Греки, ахейцы – и на удивление авиньонскому зрителю, свидетелю мистерии: вся воинская сторона зрелища выстроена на китайских боевых искусствах, на упражнениях и формах тай-чи, у-шу… Потому, наверное, что «военная игра» – это всегда некая упорядоченная, жесткая последовательность движений – и можно взять какую угодно традицию, любой стиль, доведенный до совершенства – отполированный до блеска, до последнего миллиметра, рассчитанный вплоть до краткого момента взрыва, боли. Жест – как точно выверенный спазм – мгновение совокупления с врагом – сведения счетов – сверки часов – один знак, один жест – и этого довольно. Милитарный балет, хореография смерти – только без «тарантиновских» фонтанов и брызг крови. Истинный, столь любимый Васильевым бесконтактный Восток: живем природой, но не соприкасаемся внутри нее. Каждая планета ходит по своей орбите, законы те же, – но что мне за дело до твоей – все равно никогда не столкнемся: именно так предназначено богами, природой, той воздушной сеткой, космической похлебкой «ци», в которой мы и плаваем отдельно, врозь – но все сразу.

Тут сразу же хочется оговориться, предупредить. Пожалуй, единственное, чего не может дать хорошо организованная военная выучка, – так это ощущения опасности. Умелость, веселость, крайняя сосредоточенность воина, красота движений – все это и для нас, зрителей, то есть наблюдателей этого сражения, мистерии кровавой битвы, снимает любой холодок ожидания; при таком мастерстве исход вполне прозрачен. Тогда и битва на поражение становится неотличимой от воинских состязаний за «ушатый серебряный умывальник, еще не бывший в огне», за плененную деву – прекрасную мастерицу, не помню уж, ткачиху ли, повариху… За быстроногих коней… Но есть у этих выверенных ясных игр и иная подкладка. Бои на палках продолжаются – да только длятся они будто на кромке льда, на тонкой коже ледяной земли, под которой – бездна, черный провал.

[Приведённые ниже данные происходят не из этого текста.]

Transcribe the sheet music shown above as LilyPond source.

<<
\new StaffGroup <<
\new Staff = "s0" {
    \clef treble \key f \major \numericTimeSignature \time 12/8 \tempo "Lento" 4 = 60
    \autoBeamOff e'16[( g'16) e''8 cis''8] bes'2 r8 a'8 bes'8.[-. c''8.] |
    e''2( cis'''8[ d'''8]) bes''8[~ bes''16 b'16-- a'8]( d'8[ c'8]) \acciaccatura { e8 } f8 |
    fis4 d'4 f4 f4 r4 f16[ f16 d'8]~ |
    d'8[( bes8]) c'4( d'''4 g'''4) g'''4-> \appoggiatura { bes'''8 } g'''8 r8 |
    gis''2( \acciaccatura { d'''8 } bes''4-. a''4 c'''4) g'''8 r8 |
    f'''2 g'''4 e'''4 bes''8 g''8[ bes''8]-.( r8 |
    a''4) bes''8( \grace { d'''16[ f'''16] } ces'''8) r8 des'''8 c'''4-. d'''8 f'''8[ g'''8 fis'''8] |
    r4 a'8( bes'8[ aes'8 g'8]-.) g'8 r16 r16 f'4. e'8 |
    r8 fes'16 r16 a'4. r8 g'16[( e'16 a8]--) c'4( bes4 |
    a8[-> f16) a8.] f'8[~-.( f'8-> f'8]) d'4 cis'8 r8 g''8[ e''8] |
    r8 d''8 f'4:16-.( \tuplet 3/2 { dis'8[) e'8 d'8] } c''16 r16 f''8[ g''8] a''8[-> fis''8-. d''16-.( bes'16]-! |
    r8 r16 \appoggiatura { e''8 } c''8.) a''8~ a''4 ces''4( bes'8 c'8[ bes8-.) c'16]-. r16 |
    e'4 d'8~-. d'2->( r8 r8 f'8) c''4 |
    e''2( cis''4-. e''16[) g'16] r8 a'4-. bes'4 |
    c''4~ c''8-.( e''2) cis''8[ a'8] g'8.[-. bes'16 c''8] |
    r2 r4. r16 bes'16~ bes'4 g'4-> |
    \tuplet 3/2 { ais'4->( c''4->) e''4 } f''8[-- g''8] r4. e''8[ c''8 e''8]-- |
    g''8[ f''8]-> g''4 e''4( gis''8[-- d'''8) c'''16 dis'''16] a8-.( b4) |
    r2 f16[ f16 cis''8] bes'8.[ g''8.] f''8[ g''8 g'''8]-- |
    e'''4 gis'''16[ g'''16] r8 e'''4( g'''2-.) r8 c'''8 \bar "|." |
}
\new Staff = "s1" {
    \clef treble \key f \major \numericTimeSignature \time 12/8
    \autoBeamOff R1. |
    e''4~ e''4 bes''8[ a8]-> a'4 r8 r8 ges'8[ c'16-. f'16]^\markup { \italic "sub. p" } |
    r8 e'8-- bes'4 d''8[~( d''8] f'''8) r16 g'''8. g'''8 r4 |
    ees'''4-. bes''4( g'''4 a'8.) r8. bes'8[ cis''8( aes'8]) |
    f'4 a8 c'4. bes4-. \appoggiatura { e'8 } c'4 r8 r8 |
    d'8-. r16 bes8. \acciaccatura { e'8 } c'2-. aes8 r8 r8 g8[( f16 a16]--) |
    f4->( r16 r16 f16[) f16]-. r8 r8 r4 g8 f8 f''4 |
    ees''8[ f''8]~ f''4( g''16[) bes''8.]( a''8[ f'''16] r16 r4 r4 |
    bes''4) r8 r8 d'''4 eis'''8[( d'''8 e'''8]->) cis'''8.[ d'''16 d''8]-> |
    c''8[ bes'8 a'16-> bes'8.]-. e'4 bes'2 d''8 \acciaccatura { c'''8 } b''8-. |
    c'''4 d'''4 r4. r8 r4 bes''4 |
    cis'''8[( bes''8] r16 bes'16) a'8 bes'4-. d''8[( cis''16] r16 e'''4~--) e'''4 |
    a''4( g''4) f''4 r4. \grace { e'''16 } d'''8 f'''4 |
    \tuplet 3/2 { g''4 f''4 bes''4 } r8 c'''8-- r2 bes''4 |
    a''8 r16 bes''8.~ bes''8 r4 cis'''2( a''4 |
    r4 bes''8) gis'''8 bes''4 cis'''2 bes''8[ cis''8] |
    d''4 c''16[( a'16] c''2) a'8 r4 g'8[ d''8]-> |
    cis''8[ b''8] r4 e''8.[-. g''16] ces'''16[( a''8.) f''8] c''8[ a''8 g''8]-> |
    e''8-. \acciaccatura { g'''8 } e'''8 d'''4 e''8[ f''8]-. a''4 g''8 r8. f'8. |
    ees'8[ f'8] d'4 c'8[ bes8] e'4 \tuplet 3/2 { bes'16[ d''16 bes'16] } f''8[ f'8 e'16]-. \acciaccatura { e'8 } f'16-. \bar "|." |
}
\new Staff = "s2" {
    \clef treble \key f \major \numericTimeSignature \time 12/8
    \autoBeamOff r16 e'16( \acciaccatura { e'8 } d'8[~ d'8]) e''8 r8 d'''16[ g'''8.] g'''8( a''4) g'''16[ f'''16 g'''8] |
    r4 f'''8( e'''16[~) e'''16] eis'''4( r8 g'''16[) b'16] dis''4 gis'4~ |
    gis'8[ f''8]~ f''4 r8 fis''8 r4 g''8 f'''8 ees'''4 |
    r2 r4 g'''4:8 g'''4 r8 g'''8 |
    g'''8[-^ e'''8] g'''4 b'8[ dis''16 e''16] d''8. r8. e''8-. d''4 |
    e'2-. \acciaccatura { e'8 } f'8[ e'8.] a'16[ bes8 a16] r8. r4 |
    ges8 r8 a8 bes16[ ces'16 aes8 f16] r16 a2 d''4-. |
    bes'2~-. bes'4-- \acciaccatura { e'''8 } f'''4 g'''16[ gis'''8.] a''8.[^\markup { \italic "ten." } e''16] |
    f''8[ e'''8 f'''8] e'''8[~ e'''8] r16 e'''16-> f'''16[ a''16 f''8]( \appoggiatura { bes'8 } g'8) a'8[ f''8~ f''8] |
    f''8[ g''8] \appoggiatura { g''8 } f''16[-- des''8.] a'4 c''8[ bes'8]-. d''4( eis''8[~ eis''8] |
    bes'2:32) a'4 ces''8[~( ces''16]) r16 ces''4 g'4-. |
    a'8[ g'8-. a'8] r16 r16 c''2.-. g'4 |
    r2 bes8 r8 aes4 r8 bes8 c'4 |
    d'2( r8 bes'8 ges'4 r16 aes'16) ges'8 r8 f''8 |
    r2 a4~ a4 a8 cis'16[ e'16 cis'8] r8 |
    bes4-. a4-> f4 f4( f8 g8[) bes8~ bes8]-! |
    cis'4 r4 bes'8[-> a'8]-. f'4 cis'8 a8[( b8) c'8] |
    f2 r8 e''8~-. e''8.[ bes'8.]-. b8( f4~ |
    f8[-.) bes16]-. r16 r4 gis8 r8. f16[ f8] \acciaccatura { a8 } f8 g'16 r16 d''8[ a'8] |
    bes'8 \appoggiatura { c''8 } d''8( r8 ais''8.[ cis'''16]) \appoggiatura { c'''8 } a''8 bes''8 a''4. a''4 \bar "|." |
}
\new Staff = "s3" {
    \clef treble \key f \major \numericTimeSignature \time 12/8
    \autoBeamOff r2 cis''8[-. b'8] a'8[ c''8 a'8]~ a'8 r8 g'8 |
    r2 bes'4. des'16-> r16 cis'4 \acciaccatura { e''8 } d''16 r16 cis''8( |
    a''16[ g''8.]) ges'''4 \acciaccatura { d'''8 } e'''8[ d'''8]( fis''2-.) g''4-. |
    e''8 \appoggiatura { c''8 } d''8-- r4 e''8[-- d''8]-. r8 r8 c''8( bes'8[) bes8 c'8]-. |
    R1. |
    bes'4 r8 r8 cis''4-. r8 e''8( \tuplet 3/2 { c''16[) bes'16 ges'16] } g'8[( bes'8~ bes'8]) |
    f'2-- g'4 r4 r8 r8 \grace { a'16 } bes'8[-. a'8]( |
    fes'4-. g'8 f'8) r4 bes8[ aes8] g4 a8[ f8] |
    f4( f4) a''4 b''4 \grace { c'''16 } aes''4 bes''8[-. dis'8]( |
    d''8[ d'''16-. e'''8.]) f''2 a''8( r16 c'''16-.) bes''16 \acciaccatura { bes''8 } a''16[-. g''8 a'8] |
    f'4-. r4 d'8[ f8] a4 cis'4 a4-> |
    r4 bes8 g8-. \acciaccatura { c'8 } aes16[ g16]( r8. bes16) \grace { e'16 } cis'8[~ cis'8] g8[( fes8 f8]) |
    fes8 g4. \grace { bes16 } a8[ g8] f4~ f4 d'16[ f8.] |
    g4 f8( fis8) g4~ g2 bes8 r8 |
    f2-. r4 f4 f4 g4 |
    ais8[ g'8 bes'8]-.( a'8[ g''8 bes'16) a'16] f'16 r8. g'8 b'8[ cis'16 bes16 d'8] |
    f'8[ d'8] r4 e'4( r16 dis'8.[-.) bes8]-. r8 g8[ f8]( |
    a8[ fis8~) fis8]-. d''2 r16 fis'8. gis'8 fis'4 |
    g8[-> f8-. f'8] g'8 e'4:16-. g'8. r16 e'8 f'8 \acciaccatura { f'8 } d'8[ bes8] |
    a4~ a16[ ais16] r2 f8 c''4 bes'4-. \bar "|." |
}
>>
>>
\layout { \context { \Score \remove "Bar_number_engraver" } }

Вначале об этом только догадываешься: четкая дикция, четкие, рассчитанные движения, – а на все это накладываются гортанные выкрики – два голоса перекликаются через пространство игры – нет, уже не два – все больше голосов, хриплых или протяжных. Архаика! Пение, цепляющее, царапающее изнутри – глубже, чем понимание, первичнее, чем стих. Та первая плазма, расплавленная магма звуков – гортань, производящая и пение, и щелчки, и хрипы, и страшное поскрипывание движущейся, накатывающей – бродячей повозки, волны, стихии первоэлементов. Хор, то распадающийся на две антифонные половины, то снова сливающийся в единую массу: как капли ртути, не существующие по отдельности, стремящиеся снова скатиться, слиться, слипнуться – в единое озеро черной, отливающей металлом воды, в единый звучащий поток, шуршащий и бьющийся о край мира живых. Страшно становится лишь здесь, поскольку, да! – конечно же – эта первородная звуковая стихия целиком принадлежит миру мертвых. Слипшаяся воедино, расплавленная масса – тех, кто ушел, тех, кто – как перегной – составляет основание нашей культуры и нашей памяти. Там, в царстве духов, неразличимы отдельные существа, там бродят закваской и перетекают друг в друга нерасщепленные образы и спутанные звуки…

Когда Ахиллу во сне является тень Патрокла, на арену выходит – выдвигается – проливается – весь хор целиком, и повторяющееся заклинание друга «Погреби ты меня, погреби ты меня, – / да войду я в обитель Аида!» доносится оттуда же – из мутной и склизкой, тесной общности умерших, временами растекающейся на отдельные, узнаваемые голоса, но тут же собирающейся воедино. Сумрачная архаика, но и наша культура вообще, культура, что в принципе хтонична, – царство мертвых как царство первых смыслов, что создавались не нами, царство архетипов, что нам не принадлежат.